#### [TEXT EXCERPT]
-*-*-

Boats from Cyprus carrying international peace activists have been able to do so three times in the past three months. Israel tightened the siege after Hamas pre-empted what many have described as a US-backed offensive by the rival Fatah movement of President Mahmoud Abbas aimed at ousting the Islamists from Gaza.

Various UN and EU officials, as well as scores of human rights groups, have slammed the siege as "collective punishment of a civilian population," an act that is defined by the Fourth Geneva Convention as a war crime.

On November 4 Israel shattered a five-month-old truce with Hamas by invading the Gaza Strip and killing seven members of the Islamist group. Under the terms of the agreement, which virtually halted violence in and around Gaza, Israel was to significantly ease the blockade. But the Jewish state did not honor its commitment.

In a speech Meshaal said the return of Palestinian refugees to a homeland now under Israeli occupation was "a natural right guaranteed under international law." "Anyone who compromises on the right of return is party to a great crime," he said.

The United Nations Relief and Works Agency (UNRWA), created in 1949 after the first Arab-Israeli war for Palestinian refugees in the Gaza Strip, Jordan, Lebanon and Syria, accords "refugee of Palestine" status to people who lived in Palestine between June 1946 and May 1948, as well as to their descendants.

-*-*-

#### [EXCERPTED RECORDS]
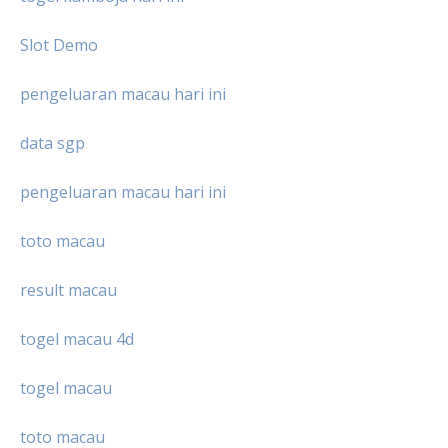
Slot Demo
pengeluaran macau hari ini
data sgp
pengeluaran macau hari ini
toto macau
result macau
togel macau 4d
togel macau
toto macau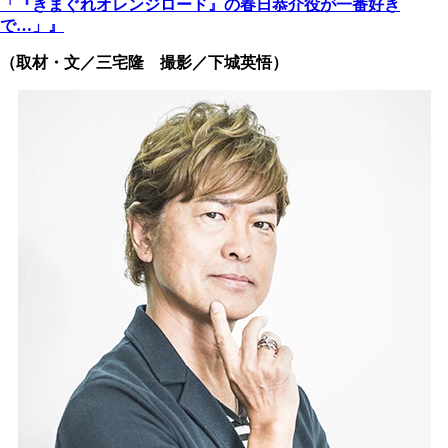
「『きまぐれオレンジロード』の春日恭介役が一番好き
で…」』
（取材・文／三宅隆 撮影／下城英悟）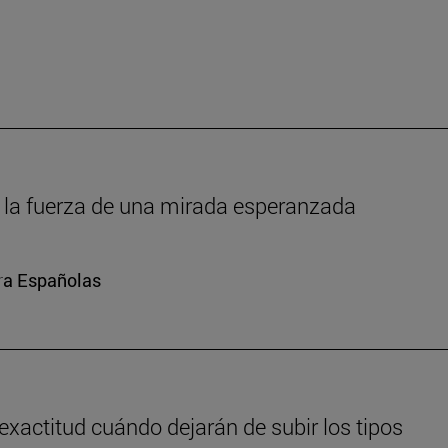
um: la fuerza de una mirada esperanzada
ura Españolas
exactitud cuándo dejarán de subir los tipos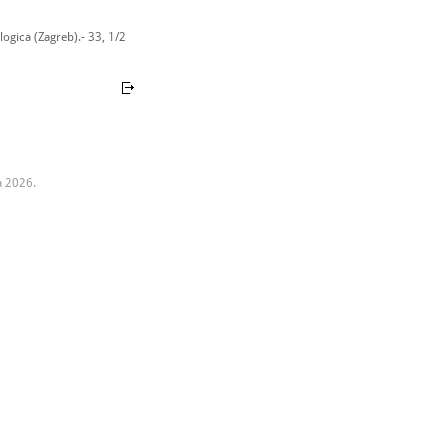
ogica (Zagreb).- 33, 1/2
a 2026.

-*-*-

#### [YOUR OBJECTIVE]
Answer these questions from the excerpt about the Gaza siege.
1. Which convention defines "collective punishment of a civilian population" as a war crime?
2. How many members of Hamas were killed when Israel invaded the Gaza Strip on November 4?
3. In what year was UNRWA created?

#### [FINAL ANSWER]
1. The Fourth Geneva Convention.
2. Seven.
3. 1949.